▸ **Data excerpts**
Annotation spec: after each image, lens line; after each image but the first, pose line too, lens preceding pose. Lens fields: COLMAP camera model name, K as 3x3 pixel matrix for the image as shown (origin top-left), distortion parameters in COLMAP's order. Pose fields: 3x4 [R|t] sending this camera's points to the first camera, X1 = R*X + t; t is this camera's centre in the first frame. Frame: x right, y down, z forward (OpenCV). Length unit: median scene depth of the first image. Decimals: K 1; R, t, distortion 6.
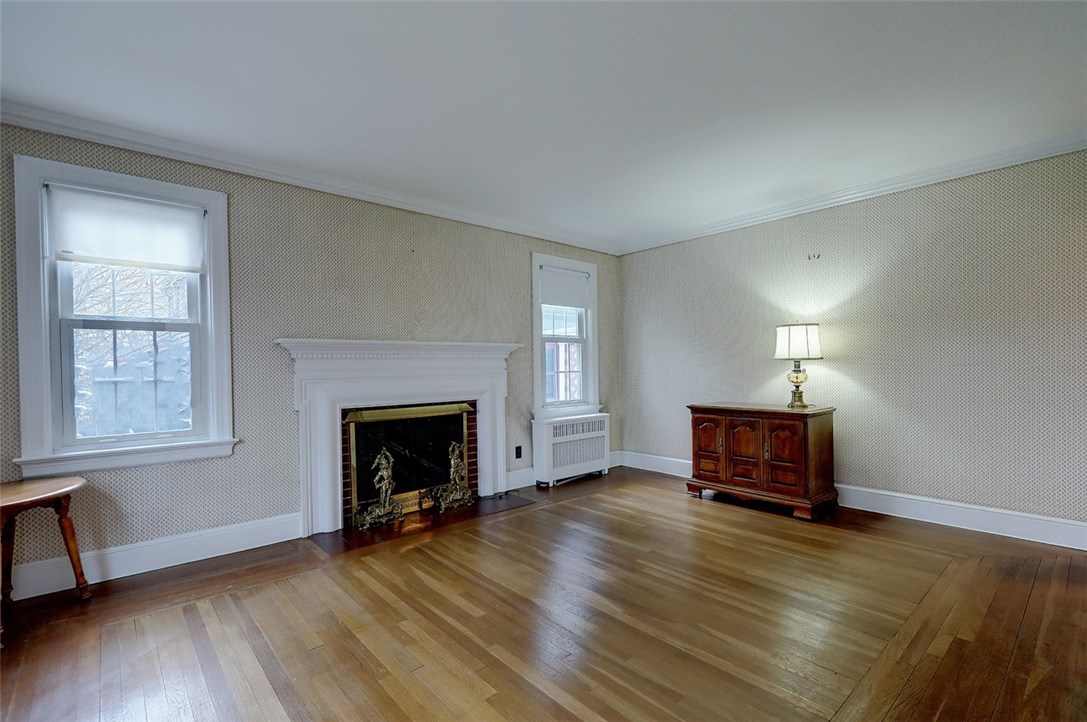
lens RADIAL K [[493.0, 0, 538.2], [0, 493.0, 363.3], [0, 0, 1]] dist [-0.000535, 0.000399]
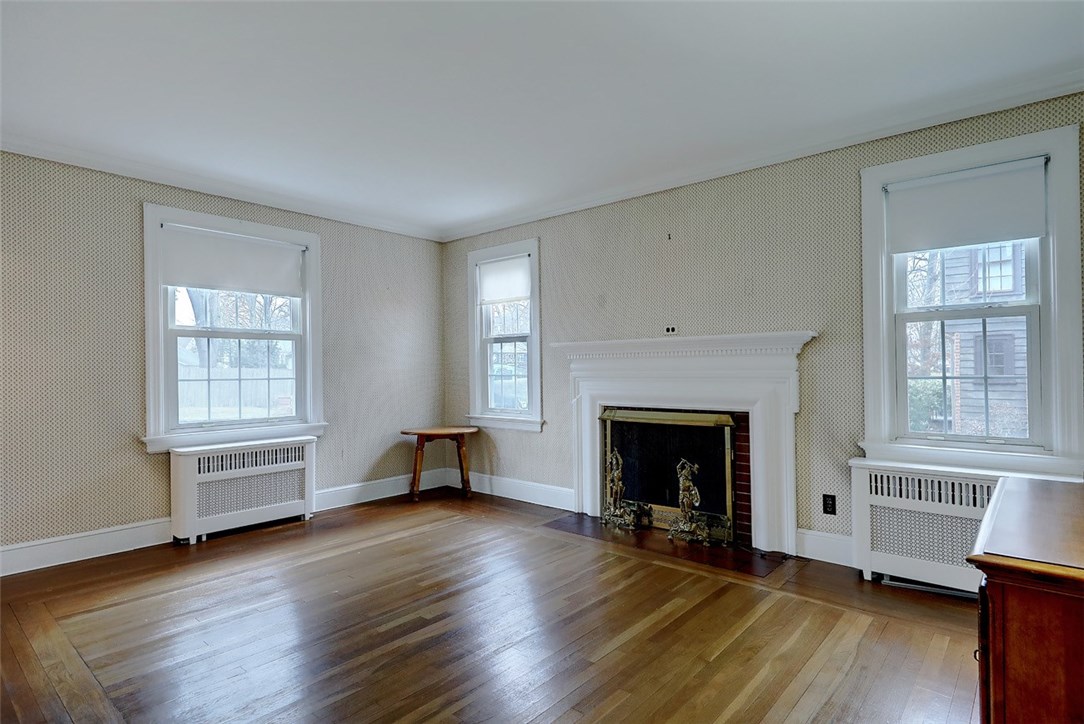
lens RADIAL K [[569.2, 0, 547.1], [0, 569.2, 362.3], [0, 0, 1]] dist [0.004581, 0.000227]
pose [[0.135597, 0.002033, -0.990762, 0.732041], [0.012294, 0.999917, 0.003735, -0.006578], [0.990688, -0.012687, 0.135560, 0.651570]]
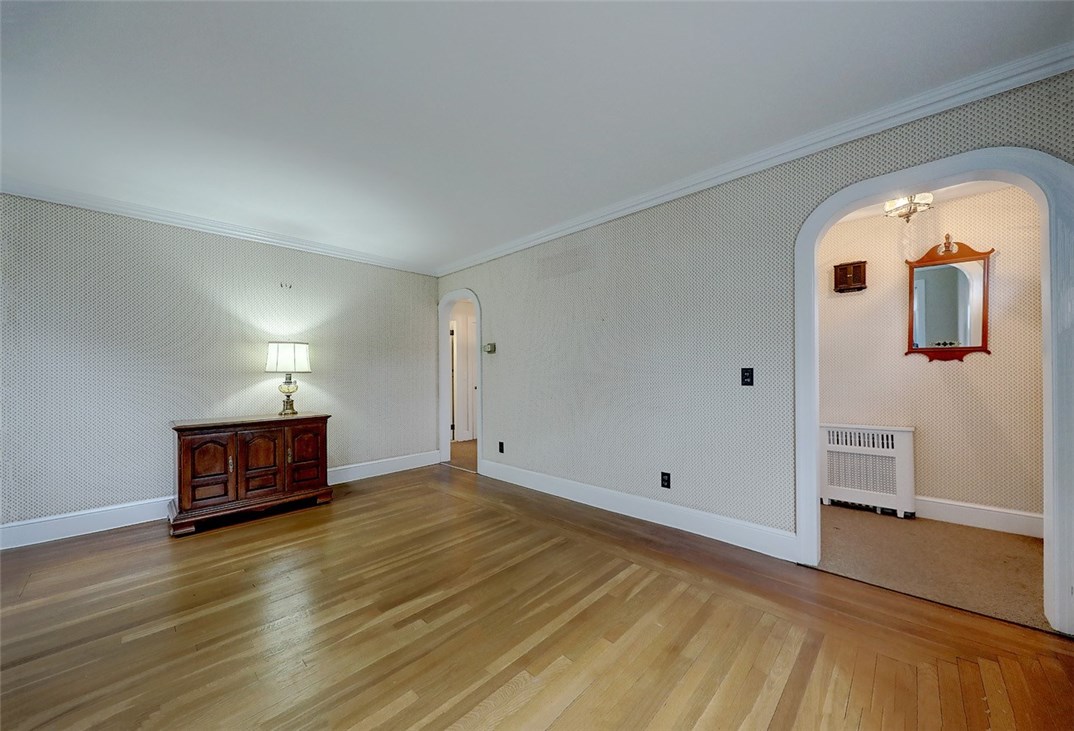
lens RADIAL K [[394.4, 0, 540.5], [0, 394.4, 368.7], [0, 0, 1]] dist [0.008271, -0.000346]
pose [[-0.089083, 0.021296, 0.995797, -0.447382], [0.007696, 0.999756, -0.020692, 0.006694], [-0.995994, 0.005820, -0.089225, 0.497205]]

▸ **Directions for this task**
Set down every line of the listing above again, word for word, leaving out the pictures.

▸ **Written response**
Annotation spec: after each image, lens line; after each image but the first, pose line too, lens preceding pose. Lens fields: COLMAP camera model name, K as 3x3 pixel matrix for the image as shown (origin top-left), distortion parameters in COLMAP's order. Pose fields: 3x4 [R|t] sending this camera's points to the first camera, X1 = R*X + t; t is this camera's centre in the first frame. Frame: x right, y down, z forward (OpenCV). Length unit: median scene depth of the first image. Decimals: K 1; R, t, distortion 6.
lens RADIAL K [[493.0, 0, 538.2], [0, 493.0, 363.3], [0, 0, 1]] dist [-0.000535, 0.000399]
lens RADIAL K [[569.2, 0, 547.1], [0, 569.2, 362.3], [0, 0, 1]] dist [0.004581, 0.000227]
pose [[0.135597, 0.002033, -0.990762, 0.732041], [0.012294, 0.999917, 0.003735, -0.006578], [0.990688, -0.012687, 0.135560, 0.651570]]
lens RADIAL K [[394.4, 0, 540.5], [0, 394.4, 368.7], [0, 0, 1]] dist [0.008271, -0.000346]
pose [[-0.089083, 0.021296, 0.995797, -0.447382], [0.007696, 0.999756, -0.020692, 0.006694], [-0.995994, 0.005820, -0.089225, 0.497205]]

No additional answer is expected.